→ Text provided:
• • • •

Honestly, Call Of Duty and Half-Life there’s not an enormous amount of difference between those two games. So it might be that people have a version of stealth they love, and then it changes so quickly to something else that threatens or becomes uncomfortable to them.”
Bithell doesn’t get bogged down in that argument too much, though, saying, “I’m making the stealth game I want to make.” As long as he stays on that course, he reasons, he’ll make a game that people who share his tastes will enjoy. It’s more of a hybrid of old and new design approaches than a quasi-remake of PS1-era sneakery, he explains. “It steals heavily from everything that’s come since [MGS1], in terms of movement control and how our cover system works. A lot of our gadgets are, I’d say, more ‘modern’ stealth.” If he’s asking people for their cash in exchange for a game, he reasons, he wants to make sure he’s delivering something, “a bit unique.”

• • • •

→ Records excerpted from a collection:
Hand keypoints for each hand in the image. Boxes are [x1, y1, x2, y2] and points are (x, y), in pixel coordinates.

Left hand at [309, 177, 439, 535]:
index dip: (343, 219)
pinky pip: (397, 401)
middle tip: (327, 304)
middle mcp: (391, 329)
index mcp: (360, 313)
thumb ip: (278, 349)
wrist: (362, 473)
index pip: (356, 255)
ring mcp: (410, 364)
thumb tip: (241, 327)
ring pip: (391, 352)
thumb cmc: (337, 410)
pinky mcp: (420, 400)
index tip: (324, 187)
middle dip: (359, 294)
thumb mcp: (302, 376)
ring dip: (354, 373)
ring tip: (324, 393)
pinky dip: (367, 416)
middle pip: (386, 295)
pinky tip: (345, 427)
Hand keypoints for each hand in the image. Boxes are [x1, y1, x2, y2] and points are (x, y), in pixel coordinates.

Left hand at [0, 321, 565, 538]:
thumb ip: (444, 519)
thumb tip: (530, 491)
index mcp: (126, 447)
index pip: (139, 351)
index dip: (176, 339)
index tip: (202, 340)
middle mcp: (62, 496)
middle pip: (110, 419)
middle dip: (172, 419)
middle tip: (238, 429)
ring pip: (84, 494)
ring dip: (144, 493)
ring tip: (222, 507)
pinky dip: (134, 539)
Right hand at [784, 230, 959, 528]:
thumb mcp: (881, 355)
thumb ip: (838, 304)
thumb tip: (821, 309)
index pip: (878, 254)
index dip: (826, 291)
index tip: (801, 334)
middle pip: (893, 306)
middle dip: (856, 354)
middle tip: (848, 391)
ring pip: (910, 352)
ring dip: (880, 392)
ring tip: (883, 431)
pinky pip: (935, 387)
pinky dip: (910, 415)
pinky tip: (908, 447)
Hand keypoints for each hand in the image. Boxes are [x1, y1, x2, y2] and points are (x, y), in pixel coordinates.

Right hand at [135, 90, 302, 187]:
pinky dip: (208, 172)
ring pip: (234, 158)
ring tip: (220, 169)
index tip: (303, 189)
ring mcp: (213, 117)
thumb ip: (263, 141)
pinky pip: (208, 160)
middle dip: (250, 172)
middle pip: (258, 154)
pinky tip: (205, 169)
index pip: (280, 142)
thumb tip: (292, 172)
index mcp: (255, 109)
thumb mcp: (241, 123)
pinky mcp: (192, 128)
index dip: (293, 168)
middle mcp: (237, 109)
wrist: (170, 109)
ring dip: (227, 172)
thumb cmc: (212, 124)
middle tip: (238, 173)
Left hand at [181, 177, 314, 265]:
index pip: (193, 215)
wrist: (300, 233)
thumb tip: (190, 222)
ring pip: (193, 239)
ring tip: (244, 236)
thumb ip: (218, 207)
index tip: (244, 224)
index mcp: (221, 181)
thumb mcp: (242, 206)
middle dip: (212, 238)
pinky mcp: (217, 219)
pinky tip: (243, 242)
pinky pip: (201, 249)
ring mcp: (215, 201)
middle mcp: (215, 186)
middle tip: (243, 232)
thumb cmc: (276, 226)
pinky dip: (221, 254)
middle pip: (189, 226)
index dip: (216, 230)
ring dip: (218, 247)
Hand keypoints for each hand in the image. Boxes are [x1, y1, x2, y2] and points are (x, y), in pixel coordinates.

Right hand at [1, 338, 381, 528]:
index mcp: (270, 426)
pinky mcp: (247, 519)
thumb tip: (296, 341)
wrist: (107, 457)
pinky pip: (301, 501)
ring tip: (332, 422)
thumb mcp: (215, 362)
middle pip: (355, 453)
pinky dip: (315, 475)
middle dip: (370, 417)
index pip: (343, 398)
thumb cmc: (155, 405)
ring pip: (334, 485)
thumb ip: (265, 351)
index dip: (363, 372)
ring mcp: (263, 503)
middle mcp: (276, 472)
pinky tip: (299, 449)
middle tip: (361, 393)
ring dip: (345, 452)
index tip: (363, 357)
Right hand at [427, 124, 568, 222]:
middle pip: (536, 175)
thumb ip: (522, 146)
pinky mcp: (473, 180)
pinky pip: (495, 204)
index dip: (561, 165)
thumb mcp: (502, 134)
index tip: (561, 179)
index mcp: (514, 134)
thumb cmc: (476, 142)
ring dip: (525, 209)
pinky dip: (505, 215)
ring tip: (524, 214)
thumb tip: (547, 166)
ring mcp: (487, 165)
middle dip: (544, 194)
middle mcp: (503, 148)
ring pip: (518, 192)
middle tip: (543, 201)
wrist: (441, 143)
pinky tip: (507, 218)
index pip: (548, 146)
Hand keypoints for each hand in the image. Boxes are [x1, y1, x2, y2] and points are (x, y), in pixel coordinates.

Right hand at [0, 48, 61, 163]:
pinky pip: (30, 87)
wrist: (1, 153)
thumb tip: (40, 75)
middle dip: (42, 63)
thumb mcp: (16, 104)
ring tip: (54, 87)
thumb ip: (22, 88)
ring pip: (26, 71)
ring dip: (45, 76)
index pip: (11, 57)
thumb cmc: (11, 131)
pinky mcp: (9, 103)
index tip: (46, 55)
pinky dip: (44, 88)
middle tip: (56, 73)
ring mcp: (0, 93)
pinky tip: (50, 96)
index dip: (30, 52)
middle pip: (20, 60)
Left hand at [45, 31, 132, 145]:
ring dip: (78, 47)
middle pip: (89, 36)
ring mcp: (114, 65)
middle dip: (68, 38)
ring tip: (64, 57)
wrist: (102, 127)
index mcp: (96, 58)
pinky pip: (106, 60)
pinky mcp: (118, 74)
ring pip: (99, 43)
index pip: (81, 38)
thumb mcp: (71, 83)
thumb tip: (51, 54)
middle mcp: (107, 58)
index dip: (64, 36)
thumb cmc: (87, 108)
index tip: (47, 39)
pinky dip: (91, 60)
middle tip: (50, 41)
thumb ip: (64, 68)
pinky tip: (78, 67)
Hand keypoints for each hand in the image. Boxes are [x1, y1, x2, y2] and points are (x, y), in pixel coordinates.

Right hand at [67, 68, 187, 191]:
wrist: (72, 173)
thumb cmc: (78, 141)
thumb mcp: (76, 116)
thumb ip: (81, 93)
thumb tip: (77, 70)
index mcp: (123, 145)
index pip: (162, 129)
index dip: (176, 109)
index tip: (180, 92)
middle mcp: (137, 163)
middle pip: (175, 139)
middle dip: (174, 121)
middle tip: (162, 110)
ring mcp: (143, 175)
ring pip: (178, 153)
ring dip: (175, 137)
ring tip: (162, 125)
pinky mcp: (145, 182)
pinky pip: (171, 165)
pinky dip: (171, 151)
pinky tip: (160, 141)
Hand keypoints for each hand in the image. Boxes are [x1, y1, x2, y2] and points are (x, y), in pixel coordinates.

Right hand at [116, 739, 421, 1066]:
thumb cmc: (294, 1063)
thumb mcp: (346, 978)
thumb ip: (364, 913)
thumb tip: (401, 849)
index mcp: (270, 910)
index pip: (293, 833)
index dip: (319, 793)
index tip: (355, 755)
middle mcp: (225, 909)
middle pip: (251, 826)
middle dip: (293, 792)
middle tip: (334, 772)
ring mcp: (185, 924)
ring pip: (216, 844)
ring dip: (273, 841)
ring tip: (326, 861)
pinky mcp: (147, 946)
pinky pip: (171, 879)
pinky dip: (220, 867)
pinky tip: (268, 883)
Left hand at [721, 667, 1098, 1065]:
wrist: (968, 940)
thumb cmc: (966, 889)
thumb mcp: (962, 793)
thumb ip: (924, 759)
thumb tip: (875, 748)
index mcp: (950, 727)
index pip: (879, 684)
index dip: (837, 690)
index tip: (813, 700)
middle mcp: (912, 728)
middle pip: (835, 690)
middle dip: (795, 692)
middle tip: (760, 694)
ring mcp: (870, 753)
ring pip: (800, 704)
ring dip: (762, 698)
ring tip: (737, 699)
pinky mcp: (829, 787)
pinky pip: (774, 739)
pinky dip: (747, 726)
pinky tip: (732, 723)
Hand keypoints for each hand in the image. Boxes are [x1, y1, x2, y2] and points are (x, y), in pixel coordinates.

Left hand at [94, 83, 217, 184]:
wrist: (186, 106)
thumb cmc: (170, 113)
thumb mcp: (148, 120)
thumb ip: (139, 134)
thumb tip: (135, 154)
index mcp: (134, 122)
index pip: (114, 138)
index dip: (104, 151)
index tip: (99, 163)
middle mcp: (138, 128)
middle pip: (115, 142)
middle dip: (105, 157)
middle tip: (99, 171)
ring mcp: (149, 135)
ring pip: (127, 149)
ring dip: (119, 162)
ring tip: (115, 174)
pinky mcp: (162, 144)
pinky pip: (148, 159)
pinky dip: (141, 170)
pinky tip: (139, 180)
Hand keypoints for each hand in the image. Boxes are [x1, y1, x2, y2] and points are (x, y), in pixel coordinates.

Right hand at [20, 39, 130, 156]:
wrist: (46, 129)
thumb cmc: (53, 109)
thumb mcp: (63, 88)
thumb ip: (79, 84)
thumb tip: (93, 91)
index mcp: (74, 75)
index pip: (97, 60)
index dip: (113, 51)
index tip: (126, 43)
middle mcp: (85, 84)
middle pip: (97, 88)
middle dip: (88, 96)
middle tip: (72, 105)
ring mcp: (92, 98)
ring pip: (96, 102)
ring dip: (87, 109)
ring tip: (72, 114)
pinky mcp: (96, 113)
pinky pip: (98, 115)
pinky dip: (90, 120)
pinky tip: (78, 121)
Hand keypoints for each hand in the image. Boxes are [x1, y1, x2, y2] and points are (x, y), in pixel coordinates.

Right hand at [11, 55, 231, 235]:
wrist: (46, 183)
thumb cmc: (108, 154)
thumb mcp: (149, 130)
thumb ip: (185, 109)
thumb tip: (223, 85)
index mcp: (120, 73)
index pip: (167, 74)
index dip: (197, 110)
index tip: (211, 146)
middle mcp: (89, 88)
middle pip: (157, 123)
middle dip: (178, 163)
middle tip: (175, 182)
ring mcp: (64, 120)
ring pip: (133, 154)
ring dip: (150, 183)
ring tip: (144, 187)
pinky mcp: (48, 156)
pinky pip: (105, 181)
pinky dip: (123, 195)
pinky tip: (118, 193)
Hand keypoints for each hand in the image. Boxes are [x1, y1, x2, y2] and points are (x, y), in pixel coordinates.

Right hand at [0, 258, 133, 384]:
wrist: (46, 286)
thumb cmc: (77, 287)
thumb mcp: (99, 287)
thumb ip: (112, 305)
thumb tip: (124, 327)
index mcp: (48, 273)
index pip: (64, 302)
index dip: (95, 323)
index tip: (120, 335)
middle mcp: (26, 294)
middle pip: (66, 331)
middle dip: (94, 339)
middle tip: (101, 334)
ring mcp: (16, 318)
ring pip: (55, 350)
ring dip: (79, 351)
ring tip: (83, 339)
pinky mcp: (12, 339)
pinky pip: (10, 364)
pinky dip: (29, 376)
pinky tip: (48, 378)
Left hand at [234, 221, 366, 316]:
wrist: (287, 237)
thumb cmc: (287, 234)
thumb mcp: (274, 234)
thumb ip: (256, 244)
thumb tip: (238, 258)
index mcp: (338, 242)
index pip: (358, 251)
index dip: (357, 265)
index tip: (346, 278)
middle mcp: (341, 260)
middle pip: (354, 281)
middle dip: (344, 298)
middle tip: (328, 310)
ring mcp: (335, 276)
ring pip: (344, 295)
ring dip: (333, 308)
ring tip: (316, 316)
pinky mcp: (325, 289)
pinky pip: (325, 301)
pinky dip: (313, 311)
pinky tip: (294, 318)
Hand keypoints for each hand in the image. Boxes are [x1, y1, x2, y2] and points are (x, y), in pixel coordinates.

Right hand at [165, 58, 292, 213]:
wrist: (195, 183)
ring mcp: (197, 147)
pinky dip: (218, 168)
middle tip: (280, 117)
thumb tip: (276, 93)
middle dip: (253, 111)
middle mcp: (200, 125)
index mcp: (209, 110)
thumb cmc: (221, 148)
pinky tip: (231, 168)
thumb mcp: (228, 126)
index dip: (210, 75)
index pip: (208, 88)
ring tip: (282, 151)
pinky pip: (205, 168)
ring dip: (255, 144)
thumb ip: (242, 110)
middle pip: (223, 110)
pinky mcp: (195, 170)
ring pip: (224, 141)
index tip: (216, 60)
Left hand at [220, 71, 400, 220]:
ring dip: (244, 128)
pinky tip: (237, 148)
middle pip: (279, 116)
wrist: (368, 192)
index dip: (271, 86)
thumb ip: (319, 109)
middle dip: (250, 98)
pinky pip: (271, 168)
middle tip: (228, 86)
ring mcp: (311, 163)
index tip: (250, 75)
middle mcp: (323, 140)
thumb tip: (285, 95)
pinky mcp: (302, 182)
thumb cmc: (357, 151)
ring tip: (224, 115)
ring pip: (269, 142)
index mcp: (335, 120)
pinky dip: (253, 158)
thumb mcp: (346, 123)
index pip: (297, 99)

• • • •

→ About this task: Output the full passage about Bithell's stealth game, word for word.

→ Result below:
Honestly, Call Of Duty and Half-Life there’s not an enormous amount of difference between those two games. So it might be that people have a version of stealth they love, and then it changes so quickly to something else that threatens or becomes uncomfortable to them.”
Bithell doesn’t get bogged down in that argument too much, though, saying, “I’m making the stealth game I want to make.” As long as he stays on that course, he reasons, he’ll make a game that people who share his tastes will enjoy. It’s more of a hybrid of old and new design approaches than a quasi-remake of PS1-era sneakery, he explains. “It steals heavily from everything that’s come since [MGS1], in terms of movement control and how our cover system works. A lot of our gadgets are, I’d say, more ‘modern’ stealth.” If he’s asking people for their cash in exchange for a game, he reasons, he wants to make sure he’s delivering something, “a bit unique.”